Earl Thomas may be in jeopardy of losing his job.
According to sources on the ground, Earl Thomas allegedly threw a punch at Chuck Clark during yesterday’s practice. Fights are, of course, a commonality at training camp, but this one was a little different. The coaching staff sent Earl Thomas home after the incident. That is not normal. Training camp skirmishes are rarely ended by sending a player home. This is not Earl Thomas’ first incident with a teammate either. Last year he got into a heated exchange with Brandon Williams after the week 4 loss to the Cleveland Browns. Thomas has also been involved with the police recently. In May, reports surfaced that Thomas was held at gunpoint by his wife after he was caught cheating on her. All this has led to speculation that the Ravens might be ready to part ways with the All-Pro safety.
For the record, the Ravens should not cut Earl Thomas. Not yet anyway.
Character concerns are always one of the biggest red flags in football. In a team sport, relationships between teammates are critical. It often determines whether or not the team has the ability to be great. Thomas is obviously creating some discord, but releasing him is not the best option at this point. He’s causing trouble and disappointed Ravens fans last year by not playing to the same standards he set in Seattle, but Baltimore is in no position to move on.

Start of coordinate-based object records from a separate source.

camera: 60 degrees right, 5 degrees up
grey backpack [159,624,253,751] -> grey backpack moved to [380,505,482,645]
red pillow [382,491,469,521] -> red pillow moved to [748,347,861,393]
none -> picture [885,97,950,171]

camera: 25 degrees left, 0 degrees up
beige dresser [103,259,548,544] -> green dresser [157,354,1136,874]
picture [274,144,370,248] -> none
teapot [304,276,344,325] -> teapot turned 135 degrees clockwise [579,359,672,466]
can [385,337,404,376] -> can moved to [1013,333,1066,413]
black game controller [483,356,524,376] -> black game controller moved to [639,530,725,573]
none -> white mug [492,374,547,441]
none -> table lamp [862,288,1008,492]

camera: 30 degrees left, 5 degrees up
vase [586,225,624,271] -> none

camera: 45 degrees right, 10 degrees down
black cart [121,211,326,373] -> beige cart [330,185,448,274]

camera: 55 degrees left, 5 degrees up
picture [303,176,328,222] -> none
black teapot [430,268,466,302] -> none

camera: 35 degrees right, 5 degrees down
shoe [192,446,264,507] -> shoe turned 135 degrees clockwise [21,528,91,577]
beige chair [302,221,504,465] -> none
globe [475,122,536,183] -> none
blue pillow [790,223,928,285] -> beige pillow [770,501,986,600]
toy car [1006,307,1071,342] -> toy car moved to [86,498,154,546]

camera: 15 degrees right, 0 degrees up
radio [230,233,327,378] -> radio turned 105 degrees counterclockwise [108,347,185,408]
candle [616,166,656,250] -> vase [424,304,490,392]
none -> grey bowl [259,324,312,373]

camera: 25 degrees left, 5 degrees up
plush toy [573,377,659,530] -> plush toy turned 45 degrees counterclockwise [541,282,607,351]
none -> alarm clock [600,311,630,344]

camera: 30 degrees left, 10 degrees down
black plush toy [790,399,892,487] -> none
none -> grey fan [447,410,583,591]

Cutting Earl Thomas would dump $25,000,000 dead cap money, according to Spotrac.com (yikes). His current cap hit is only $15 million, so releasing Thomas would cost the Ravens $10 million they don’t have (bigger yikes). At this point, it would be more financially prudent to keep Earl Thomas as a benchwarmer all year long than it would be to release him.
But keeping Thomas on the team isn’t just a matter of dollars and cents. It’s also about strategic reality. Thomas performed well last year by average NFL standards, but he can be better, much better. If Thomas reaches the heights he did in Seattle, the Ravens will have the best safety in the league. It is simply not worth it to cut Thomas after this scuffle, the move would be premature. If Thomas continues to lash out at his teammates throughout training camp, or into the season, it may then be time to reevaluate his status on the roster. It’s worth remembering, however, that Harbaugh once managed insubordinate players like Bernard Pollard and Ed Reed, who challenged his authority in what can only be described as a mutiny. The Ravens won Super Bowl XLVII later that season, so I think it’s safe to say that wasn’t a long-term problem.
If Harbaugh can handle rebellion in 2012, he can handle Earl Thomas acting like a fool in 2020.
A trade isn’t out of the question, but the Ravens would need to receive serious compensation, a proposition I find hard to believe is realistic at this time. Most teams are comfortable with their rosters and are not likely not trade away a superstar caliber player, or first-round picks in next year’s draft that the Ravens would demand. The most likely trade would involve the Jaguars and Yannick Ngakoue, but we’ve been speculating all year about him, so I’m not going to cry wolf on him.